The vast escalation of petty crime - spontaneous, everyday crime on a mass level - marks a qualitatively new stage in contemporary class conflict: the turning point between pure destruction of the commodity and the stage of its subversion. Shoplifting, for example, beyond being a grass-roots refusal of hierarchically organised distribution, is also a spontaneous rebuttal of the use of both product and productive force. The sociologists and floorwalkers concerned - neither group being noted for a particularly ludic attitude towards life - have failed to spot either that people enjoy the act of stealing, or, through an even darker piece of dialectical foul-play, that people are beginning to steal because they enjoy it. Theft is, in fact, a summary overthrow of the whole structure of the spectacle; it is the subordination of the inanimate object, from whose free use we are withheld, to the living sensations it can awake when played with imaginatively within a specific situation.

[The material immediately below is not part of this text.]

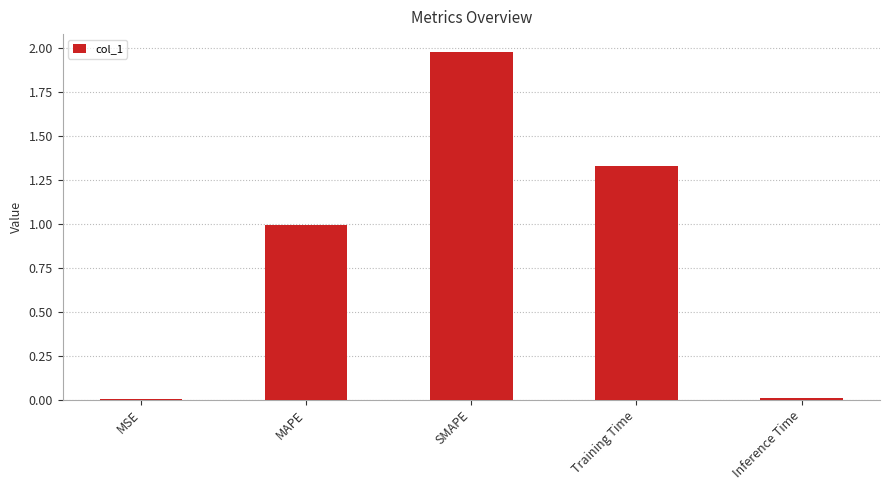

What is the approximate value at MAPE?

1.0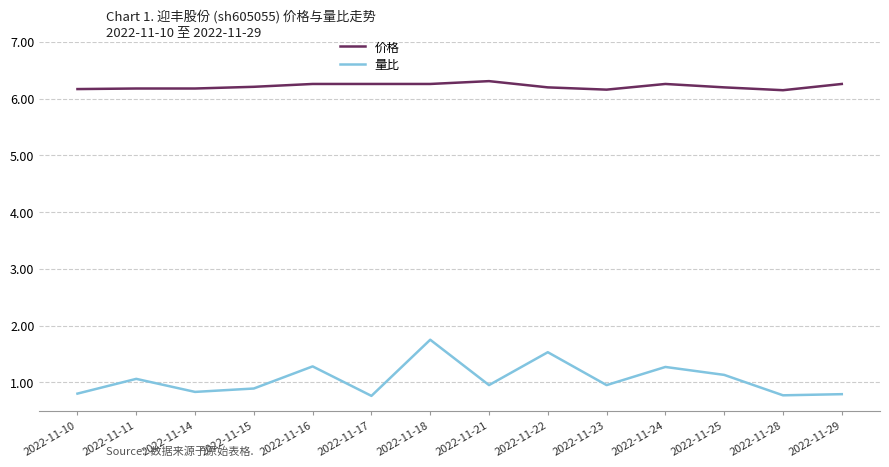

The value of 量比 at 2022-11-29 is 0.8. True or false?

True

Des Esseintes bit his nails while he studied a method of removing these discords and reconciling the determined opposition of the tones. He finally discovered that his first inspiration, which was to animate the fire of the weave by setting it off against some dark object, was erroneous. In fact, this rug was too new, too petulant and gaudy. The colors were not sufficiently subdued. He must reverse the process, dull the tones, and extinguish them by the contrast of a striking object, which would eclipse all else and cast a golden light on the pale silver. Thus stated, the problem was easier to solve. He therefore decided to glaze the shell of the tortoise with gold.
  1. From The Real Avant-Garde: The Game-Revolt of Delinquency, Petty Crime and the New Lumpen in The Revolution of Modern Art and the Modern Art of Revolution (1967) by Timothy Clark, Christopher Gray, Donald Nicholson-Smith & Charles Radcliffe. Though usually credited to Clark, Gray, Nicholson-Smith and Radcliffe who at the time comprised the English section of the Situationist International (later excluded by the SI in Dec 67), it was apparently a wider collective work of those around the King Mob scene of the time.